Collected data
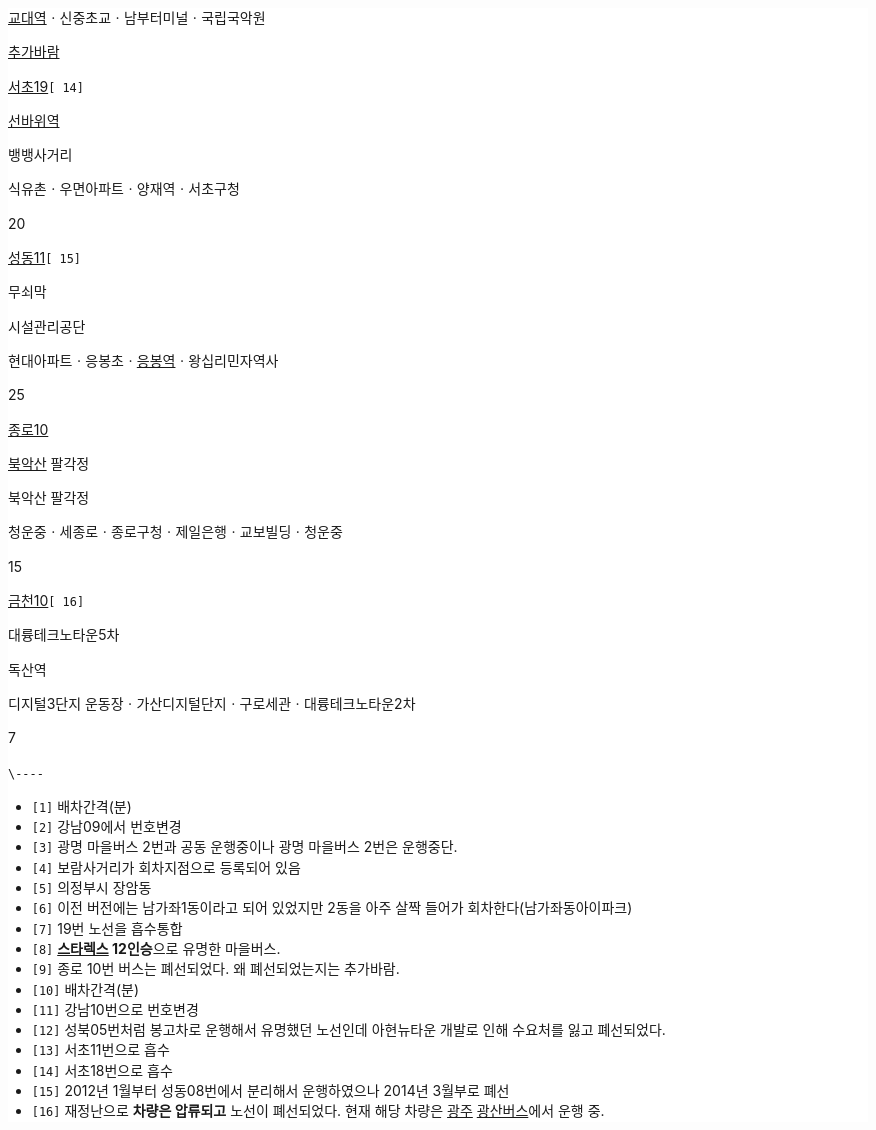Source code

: [교대역](%EA%B5%90%EB%8C%80%EC%97%AD.md)ㆍ신중초교ㆍ남부터미널ㆍ국립국악원

[추가바람](%EC%B6%94%EA%B0%80%EB%B0%94%EB%9E%8C.md)

[서초19](%EC%84%9C%EC%9A%B8%20%EB%B2%84%EC%8A%A4%20%EC%84%9C%EC%B4%8818.md)`[
14]`

[선바위역](%EC%84%A0%EB%B0%94%EC%9C%84%EC%97%AD.md)

뱅뱅사거리

식유촌ㆍ우면아파트ㆍ양재역ㆍ서초구청

20

[성동11](%EC%84%9C%EC%9A%B8%20%EB%B2%84%EC%8A%A4%20%EC%84%B1%EB%8F%9911.md)`[
15]`

무쇠막

시설관리공단

현대아파트ㆍ응봉초ㆍ[응봉역](%EC%9D%91%EB%B4%89%EC%97%AD.md)ㆍ왕십리민자역사

25

[종로10](%EC%84%9C%EC%9A%B8%20%EB%B2%84%EC%8A%A4%20%EC%A2%85%EB%A1%9C10.md)

[북악산](%EB%B6%81%EC%95%85%EC%82%B0.md) 팔각정

북악산 팔각정

청운중ㆍ세종로ㆍ종로구청ㆍ제일은행ㆍ교보빌딩ㆍ청운중

15

[금천10](%EC%84%9C%EC%9A%B8%20%EB%B2%84%EC%8A%A4%20%EA%B8%88%EC%B2%9C10.md)`[
16]`

대륭테크노타운5차

독산역

디지털3단지 운동장ㆍ가산디지털단지ㆍ구로세관ㆍ대륭테크노타운2차

7

  

`\----`

  * `[1]` 배차간격(분)
  * `[2]` 강남09에서 번호변경
  * `[3]` 광명 마을버스 2번과 공동 운행중이나 광명 마을버스 2번은 운행중단.
  * `[4]` 보람사거리가 회차지점으로 등록되어 있음
  * `[5]` 의정부시 장암동
  * `[6]` 이전 버전에는 남가좌1동이라고 되어 있었지만 2동을 아주 살짝 들어가 회차한다(남가좌동아이파크)
  * `[7]` 19번 노선을 흡수통합
  * `[8]` **[스타렉스](%EC%8A%A4%ED%83%80%EB%A0%89%EC%8A%A4.md) 12인승**으로 유명한 마을버스.
  * `[9]` 종로 10번 버스는 폐선되었다. 왜 폐선되었는지는 추가바람.
  * `[10]` 배차간격(분)
  * `[11]` 강남10번으로 번호변경
  * `[12]` 성북05번처럼 봉고차로 운행해서 유명했던 노선인데 아현뉴타운 개발로 인해 수요처를 잃고 폐선되었다.
  * `[13]` 서초11번으로 흡수
  * `[14]` 서초18번으로 흡수
  * `[15]` 2012년 1월부터 성동08번에서 분리해서 운행하였으나 2014년 3월부로 폐선
  * `[16]` 재정난으로 **차량은 압류되고** 노선이 폐선되었다. 현재 해당 차량은 [광주](%EA%B4%91%EC%A3%BC%EA%B4%91%EC%97%AD%EC%8B%9C.md) [광산버스](%EA%B4%91%EC%82%B0%EB%B2%84%EC%8A%A4.md)에서 운행 중.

- WORK ITEM: Rewrite everything from the line containing "[북악산](%EB%B6%8" down to the end of the material as a Markdown table with the columns "Row" and "Text", skipping blank lines.

- SOLVED PROBLEM:
| Row | Text |
|---|---|
| 1 | [북악산](%EB%B6%81%EC%95%85%EC%82%B0.md) 팔각정 |
| 2 | 북악산 팔각정 |
| 3 | 청운중ㆍ세종로ㆍ종로구청ㆍ제일은행ㆍ교보빌딩ㆍ청운중 |
| 4 | 15 |
| 5 | [금천10](%EC%84%9C%EC%9A%B8%20%EB%B2%84%EC%8A%A4%20%EA%B8%88%EC%B2%9C10.md)`[ |
| 6 | 16]` |
| 7 | 대륭테크노타운5차 |
| 8 | 독산역 |
| 9 | 디지털3단지 운동장ㆍ가산디지털단지ㆍ구로세관ㆍ대륭테크노타운2차 |
| 10 | 7 |
| 11 | `\----` |
| 12 |   * `[1]` 배차간격(분) |
| 13 |   * `[2]` 강남09에서 번호변경 |
| 14 |   * `[3]` 광명 마을버스 2번과 공동 운행중이나 광명 마을버스 2번은 운행중단. |
| 15 |   * `[4]` 보람사거리가 회차지점으로 등록되어 있음 |
| 16 |   * `[5]` 의정부시 장암동 |
| 17 |   * `[6]` 이전 버전에는 남가좌1동이라고 되어 있었지만 2동을 아주 살짝 들어가 회차한다(남가좌동아이파크) |
| 18 |   * `[7]` 19번 노선을 흡수통합 |
| 19 |   * `[8]` **[스타렉스](%EC%8A%A4%ED%83%80%EB%A0%89%EC%8A%A4.md) 12인승**으로 유명한 마을버스. |
| 20 |   * `[9]` 종로 10번 버스는 폐선되었다. 왜 폐선되었는지는 추가바람. |
| 21 |   * `[10]` 배차간격(분) |
| 22 |   * `[11]` 강남10번으로 번호변경 |
| 23 |   * `[12]` 성북05번처럼 봉고차로 운행해서 유명했던 노선인데 아현뉴타운 개발로 인해 수요처를 잃고 폐선되었다. |
| 24 |   * `[13]` 서초11번으로 흡수 |
| 25 |   * `[14]` 서초18번으로 흡수 |
| 26 |   * `[15]` 2012년 1월부터 성동08번에서 분리해서 운행하였으나 2014년 3월부로 폐선 |
| 27 |   * `[16]` 재정난으로 **차량은 압류되고** 노선이 폐선되었다. 현재 해당 차량은 [광주](%EA%B4%91%EC%A3%BC%EA%B4%91%EC%97%AD%EC%8B%9C.md) [광산버스](%EA%B4%91%EC%82%B0%EB%B2%84%EC%8A%A4.md)에서 운행 중. |